» **Exercise instructions**
Line by line, copy the entries exactly, excluding the pictures.

» **Data excerpts**
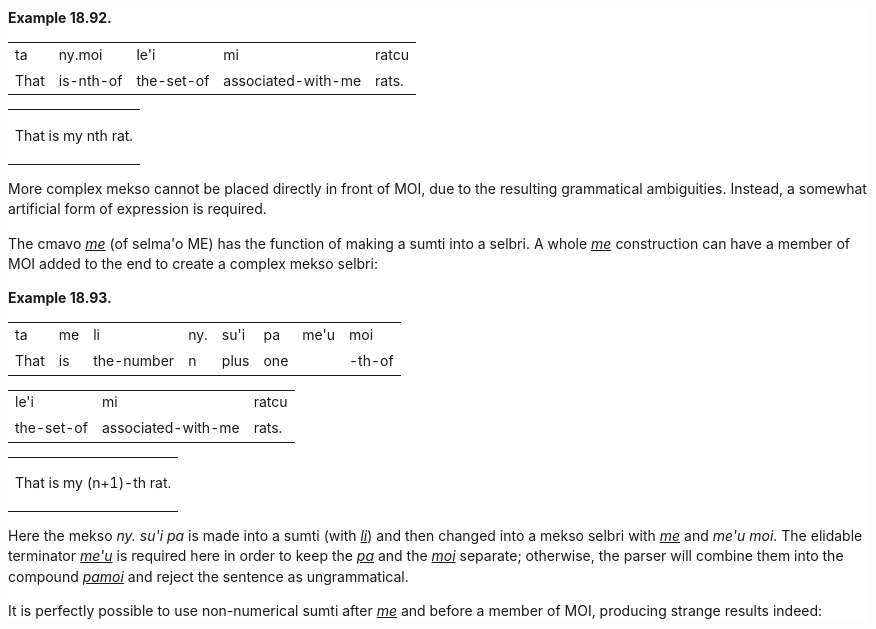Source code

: <div class="interlinear-gloss-example example">
<a id="example-random-id-cyLo"></a>

**Example 18.92. <a id="c18e11d12"></a><a id="id-1.19.13.46.1.2" class="indexterm"></a>** 

<table class="interlinear-gloss"><colgroup></colgroup><tbody><tr class="jbo"><td>ta</td><td>ny.moi</td><td>le'i</td><td>mi</td><td>ratcu</td></tr><tr class="gloss"><td>That</td><td>is-nth-of</td><td>the-set-of</td><td>associated-with-me</td><td>rats.</td></tr></tbody></table>

<table class="interlinear-gloss"><tbody><tr class="para"><td colspan="12321"><p class="natlang">That is my nth rat.</p></td></tr></tbody></table>

</div>  

<a id="id-1.19.13.47.1" class="indexterm"></a><a id="id-1.19.13.47.2" class="indexterm"></a>More complex mekso cannot be placed directly in front of MOI, due to the resulting grammatical ambiguities. Instead, a somewhat artificial form of expression is required.

<a id="id-1.19.13.48.1" class="indexterm"></a><a id="id-1.19.13.48.2" class="indexterm"></a><a id="id-1.19.13.48.3" class="indexterm"></a><a id="id-1.19.13.48.4" class="indexterm"></a>The cmavo _<a id="id-1.19.13.48.5.1" class="indexterm"></a>[_me_](../go01#valsi-me)_ (of selma'o ME) has the function of making a sumti into a selbri. A whole _<a id="id-1.19.13.48.6.1" class="indexterm"></a>[_me_](../go01#valsi-me)_ construction can have a member of MOI added to the end to create a complex mekso selbri:

<div class="interlinear-gloss-example example">
<a id="example-random-id-xaYd"></a>

**Example 18.93. <a id="c18e11d13"></a><a id="id-1.19.13.49.1.2" class="indexterm"></a>** 

<table class="interlinear-gloss"><colgroup></colgroup><tbody><tr class="jbo"><td>ta</td><td>me</td><td>li</td><td>ny.</td><td>su'i</td><td>pa</td><td>me'u</td><td>moi</td></tr><tr class="gloss"><td>That</td><td>is</td><td>the-number</td><td>n</td><td>plus</td><td>one</td><td></td><td>-th-of</td></tr></tbody></table>

<table class="interlinear-gloss"><colgroup></colgroup><tbody><tr class="jbo"><td>le'i</td><td>mi</td><td>ratcu</td></tr><tr class="gloss"><td>the-set-of</td><td>associated-with-me</td><td>rats.</td></tr></tbody></table>

<table class="interlinear-gloss"><tbody><tr class="para"><td colspan="12321"><p class="natlang">That is my (n+1)-th rat.</p></td></tr></tbody></table>

</div>  

Here the mekso _<a id="id-1.19.13.50.1.1" class="indexterm"></a>ny. su'i pa_ is made into a sumti (with _<a id="id-1.19.13.50.2.1" class="indexterm"></a>[_li_](../go01#valsi-li)_) and then changed into a mekso selbri with _<a id="id-1.19.13.50.3.1" class="indexterm"></a>[_me_](../go01#valsi-me)_ and _<a id="id-1.19.13.50.4.1" class="indexterm"></a>me'u moi_. The elidable terminator _<a id="id-1.19.13.50.5.1" class="indexterm"></a>[_me'u_](../go01#valsi-mehu)_ is required here in order to keep the _<a id="id-1.19.13.50.6.1" class="indexterm"></a>[_pa_](../go01#valsi-pa)_ and the _<a id="id-1.19.13.50.7.1" class="indexterm"></a>[_moi_](../go01#valsi-moi)_ separate; otherwise, the parser will combine them into the compound _<a id="id-1.19.13.50.8.1" class="indexterm"></a>[_pamoi_](../go01#valsi-pamoi)_ and reject the sentence as ungrammatical.

<a id="id-1.19.13.51.1" class="indexterm"></a>It is perfectly possible to use non-numerical sumti after _<a id="id-1.19.13.51.2.1" class="indexterm"></a>[_me_](../go01#valsi-me)_ and before a member of MOI, producing strange results indeed:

» **Your response**
Source code

: <div class="interlinear-gloss-example example">
<a id="example-random-id-cyLo"></a>

**Example 18.92. <a id="c18e11d12"></a><a id="id-1.19.13.46.1.2" class="indexterm"></a>** 

<table class="interlinear-gloss"><colgroup></colgroup><tbody><tr class="jbo"><td>ta</td><td>ny.moi</td><td>le'i</td><td>mi</td><td>ratcu</td></tr><tr class="gloss"><td>That</td><td>is-nth-of</td><td>the-set-of</td><td>associated-with-me</td><td>rats.</td></tr></tbody></table>

<table class="interlinear-gloss"><tbody><tr class="para"><td colspan="12321"><p class="natlang">That is my nth rat.</p></td></tr></tbody></table>

</div>  

<a id="id-1.19.13.47.1" class="indexterm"></a><a id="id-1.19.13.47.2" class="indexterm"></a>More complex mekso cannot be placed directly in front of MOI, due to the resulting grammatical ambiguities. Instead, a somewhat artificial form of expression is required.

<a id="id-1.19.13.48.1" class="indexterm"></a><a id="id-1.19.13.48.2" class="indexterm"></a><a id="id-1.19.13.48.3" class="indexterm"></a><a id="id-1.19.13.48.4" class="indexterm"></a>The cmavo _<a id="id-1.19.13.48.5.1" class="indexterm"></a>[_me_](../go01#valsi-me)_ (of selma'o ME) has the function of making a sumti into a selbri. A whole _<a id="id-1.19.13.48.6.1" class="indexterm"></a>[_me_](../go01#valsi-me)_ construction can have a member of MOI added to the end to create a complex mekso selbri:

<div class="interlinear-gloss-example example">
<a id="example-random-id-xaYd"></a>

**Example 18.93. <a id="c18e11d13"></a><a id="id-1.19.13.49.1.2" class="indexterm"></a>** 

<table class="interlinear-gloss"><colgroup></colgroup><tbody><tr class="jbo"><td>ta</td><td>me</td><td>li</td><td>ny.</td><td>su'i</td><td>pa</td><td>me'u</td><td>moi</td></tr><tr class="gloss"><td>That</td><td>is</td><td>the-number</td><td>n</td><td>plus</td><td>one</td><td></td><td>-th-of</td></tr></tbody></table>

<table class="interlinear-gloss"><colgroup></colgroup><tbody><tr class="jbo"><td>le'i</td><td>mi</td><td>ratcu</td></tr><tr class="gloss"><td>the-set-of</td><td>associated-with-me</td><td>rats.</td></tr></tbody></table>

<table class="interlinear-gloss"><tbody><tr class="para"><td colspan="12321"><p class="natlang">That is my (n+1)-th rat.</p></td></tr></tbody></table>

</div>  

Here the mekso _<a id="id-1.19.13.50.1.1" class="indexterm"></a>ny. su'i pa_ is made into a sumti (with _<a id="id-1.19.13.50.2.1" class="indexterm"></a>[_li_](../go01#valsi-li)_) and then changed into a mekso selbri with _<a id="id-1.19.13.50.3.1" class="indexterm"></a>[_me_](../go01#valsi-me)_ and _<a id="id-1.19.13.50.4.1" class="indexterm"></a>me'u moi_. The elidable terminator _<a id="id-1.19.13.50.5.1" class="indexterm"></a>[_me'u_](../go01#valsi-mehu)_ is required here in order to keep the _<a id="id-1.19.13.50.6.1" class="indexterm"></a>[_pa_](../go01#valsi-pa)_ and the _<a id="id-1.19.13.50.7.1" class="indexterm"></a>[_moi_](../go01#valsi-moi)_ separate; otherwise, the parser will combine them into the compound _<a id="id-1.19.13.50.8.1" class="indexterm"></a>[_pamoi_](../go01#valsi-pamoi)_ and reject the sentence as ungrammatical.

<a id="id-1.19.13.51.1" class="indexterm"></a>It is perfectly possible to use non-numerical sumti after _<a id="id-1.19.13.51.2.1" class="indexterm"></a>[_me_](../go01#valsi-me)_ and before a member of MOI, producing strange results indeed:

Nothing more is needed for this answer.